Las fronteras indecisas
Diario CÓRDOBA, 28-X-2013
En este país hace falta mucha, muchísima diría yo, pedagogía democrática. Lo han vuelto a poner de manifiesto las reacciones que en estos días se han venido sucediendo a la sentencia del TEDH sobre la doctrina Parot. De nuevo la sociedad española se ha dejado llevar más por las vísceras que por la razón y ha vuelto a sucumbir al frentismo que sigue deteriorando sin remedio nuestra convivencia. Con la ayuda inestimable de unos medios más preocupados por echar leña al fuego del "blanco o negro" que por informar, y de una clase política que sigue dando muestras de su escasa altura ética, hemos vuelto a la simplificación de los mensajes, a la radicalidad de las pasiones y, lo que es más grave, parece que hubiéramos olvidado las reglas del juego en virtud de las cuales organizamos nuestra convivencia pacíficamente.

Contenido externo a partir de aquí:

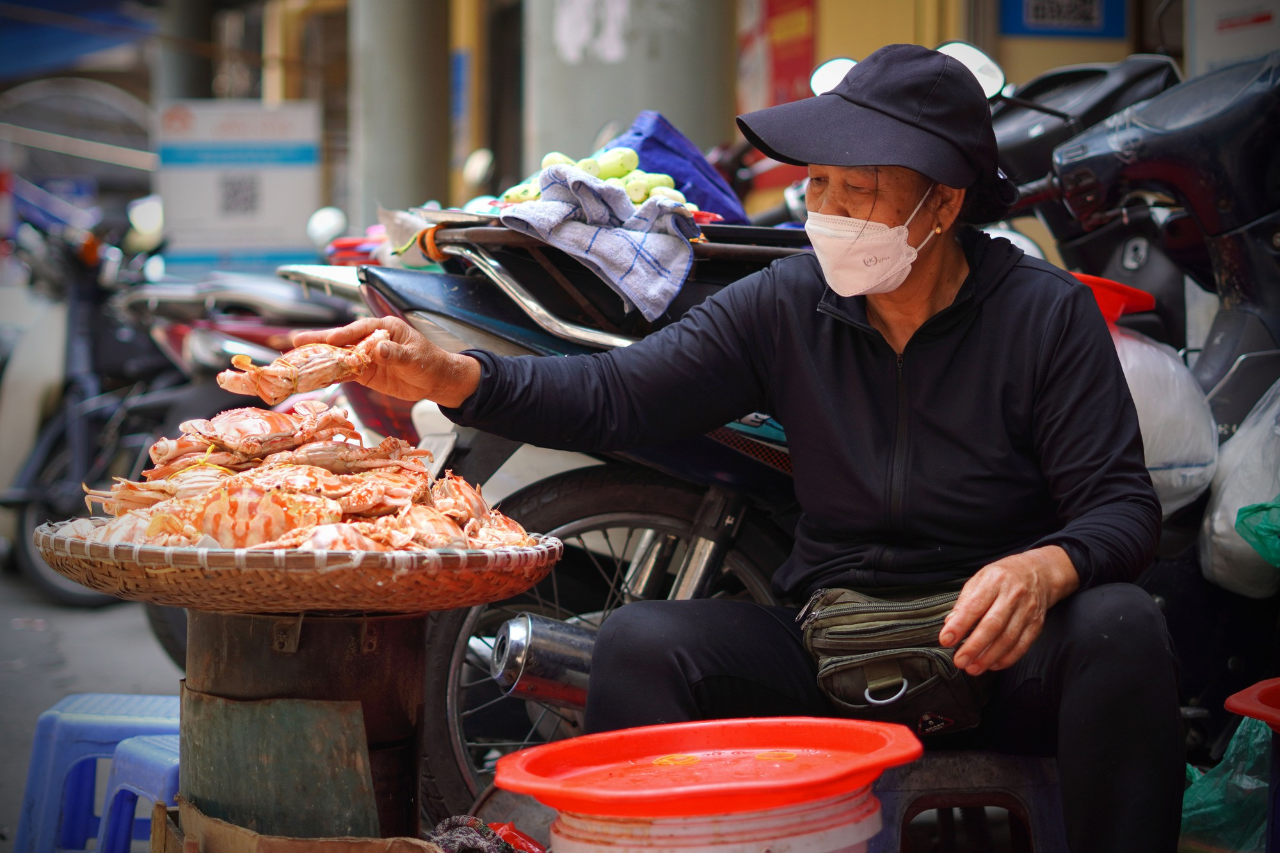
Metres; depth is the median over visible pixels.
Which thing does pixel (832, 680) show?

El Derecho, no deberíamos olvidarlo, es un instrumento racional que nos sirve para equilibrar libertad y seguridad, así como para proteger al individuo frente al poder. De ahí que responda a unos principios que no solo fundamentan todo nuestro sistema jurídico sino que también sirven para garantizar a todos, y muy especialmente a los más débiles, que las maquinarias del poder no se saldrán de las vías que hemos consensuado entre todos. Esos principios son especialmente rígidos y firmes en el ámbito penal, ya que es éste el que de manera más brutal puede incidir en nuestro régimen de libertades. De ahí por ejemplo la vigencia tan estricta del principio de legalidad penal o de la irretroactividad de las disposiciones sancionadoras no favorables.
La sentencia del TEDH, que no ha tumbado la doctrina Parot sino su aplicación retroactiva, no ha hecho otra cosa que aplicar dichos principios. En este sentido, su argumentación jurídica es impecable y su fallo el que muchos esperábamos de una instancia encargada de controlar que los Estados cumplan las normas a las que se hallan sujetos. En este caso, las que consagra el Convenio Europeo de Derechos Humanos. Unas normas que en un Estado de Derecho se nos aplican a todos por igual, incluidos individuos tan moralmente condenables como los delincuentes pero que continúan siendo, a efectos jurídicos, ciudadanos con un serie de derechos fundamentales reconocidos y otros limitados en su caso como consecuencia de la condena. Por ello, la decisión de Estrasburgo supone, aunque cueste admitirlo, el reconocimiento de los derechos individuales frente al poder. De ahí que sobren la demonización del Tribunal o la culpabilización de López Guerra, como también deberían sobrar las llamadas a la venganza o a encender la llama de unas pasiones que un Estado de Derecho debe domar mediante las bridas jurídicas. Puestos a buscar culpables, algo que parece gustar tanto en la inquisitorial --y judeo-cristiana-- sociedad española, deberíamos señalar a los políticos y gobernantes que durante décadas no ajustaron el ordenamiento, o a los que posteriormente alentaron a los jueces para que corrigieran su cobardía con una chapuza. La que les llevó a inaplicar la ley vigente en nombre de un ejercicio de justicia que, en un Estado de Derecho, no debería estar sometida al vaivén de los clamores sociales.
Dicho lo anterior, he de reconocer que en estos días he contemplado con especial preocupación las reacciones de algunos alumnos en las redes sociales. Me he sentido fracasado como profesor y como parte de una sociedad que no ha interiorizado las reglas del juego y los principios que, siendo perfectibles, tratan de ordenar nuestros vicios y miserias. Y que ha olvidado que solo desde la razón ordenadora deberían marcarse los límites, y que el fin del Derecho no puede ser la venganza sino la administración de justicia conforme a unas pautas constitucionalmente garantizadas. Ese patrimonio común que, a pesar de sus debilidades, es el que nos salva de la barbarie.